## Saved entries
--------------------

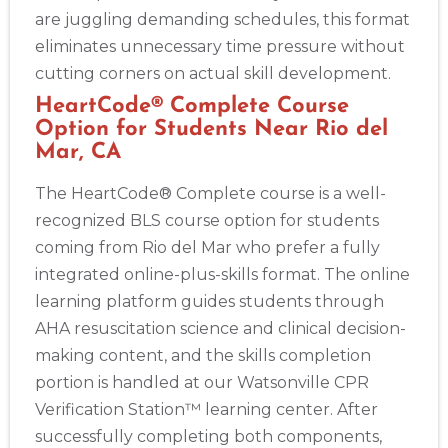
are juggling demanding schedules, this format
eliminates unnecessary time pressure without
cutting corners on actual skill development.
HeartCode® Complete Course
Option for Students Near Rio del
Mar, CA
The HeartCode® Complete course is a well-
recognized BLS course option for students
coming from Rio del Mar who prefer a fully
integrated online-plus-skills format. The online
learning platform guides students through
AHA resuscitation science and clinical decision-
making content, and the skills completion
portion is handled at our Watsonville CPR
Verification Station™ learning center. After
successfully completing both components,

--------------------

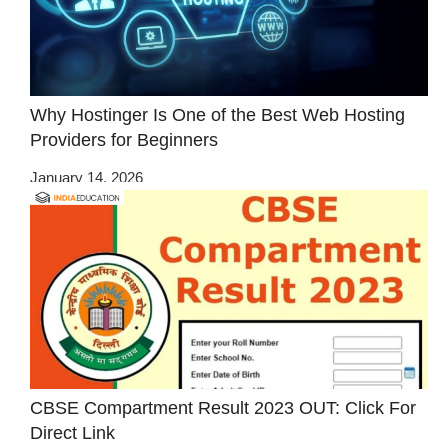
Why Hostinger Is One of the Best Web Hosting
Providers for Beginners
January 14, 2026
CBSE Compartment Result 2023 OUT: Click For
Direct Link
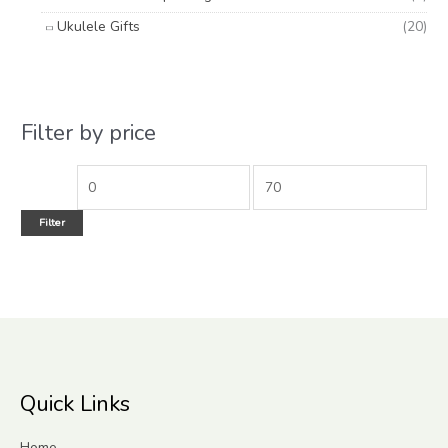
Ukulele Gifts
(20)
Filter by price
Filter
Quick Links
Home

--------------------

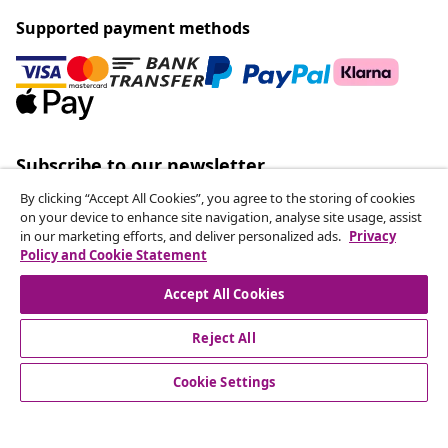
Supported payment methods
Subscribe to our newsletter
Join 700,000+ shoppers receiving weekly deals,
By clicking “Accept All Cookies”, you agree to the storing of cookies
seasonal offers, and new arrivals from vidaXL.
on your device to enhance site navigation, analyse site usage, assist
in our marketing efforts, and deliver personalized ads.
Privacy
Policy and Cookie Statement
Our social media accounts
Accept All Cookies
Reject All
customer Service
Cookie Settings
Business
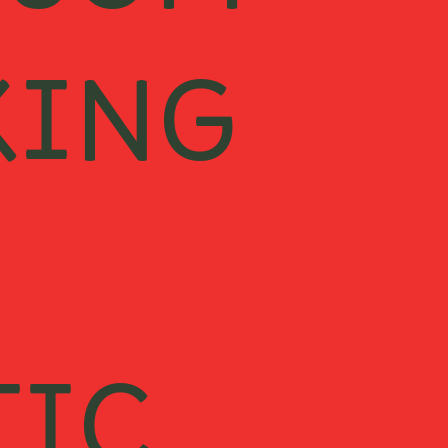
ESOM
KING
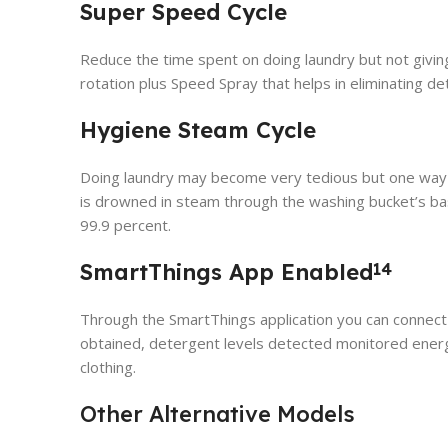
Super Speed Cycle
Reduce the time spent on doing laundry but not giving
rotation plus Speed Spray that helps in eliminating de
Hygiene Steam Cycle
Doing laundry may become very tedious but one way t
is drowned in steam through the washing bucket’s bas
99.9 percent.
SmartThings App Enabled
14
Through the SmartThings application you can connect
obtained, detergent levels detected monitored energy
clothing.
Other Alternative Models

--------------------

## Your task
Scan the entries above for the line containing "are juggling demanding schedules, this format", and copy it and all lines after it exactly, down to and including the line containing "The HeartCode® Complete".

## Written response
are juggling demanding schedules, this format
eliminates unnecessary time pressure without
cutting corners on actual skill development.
HeartCode® Complete Course
Option for Students Near Rio del
Mar, CA
The HeartCode® Complete course is a well-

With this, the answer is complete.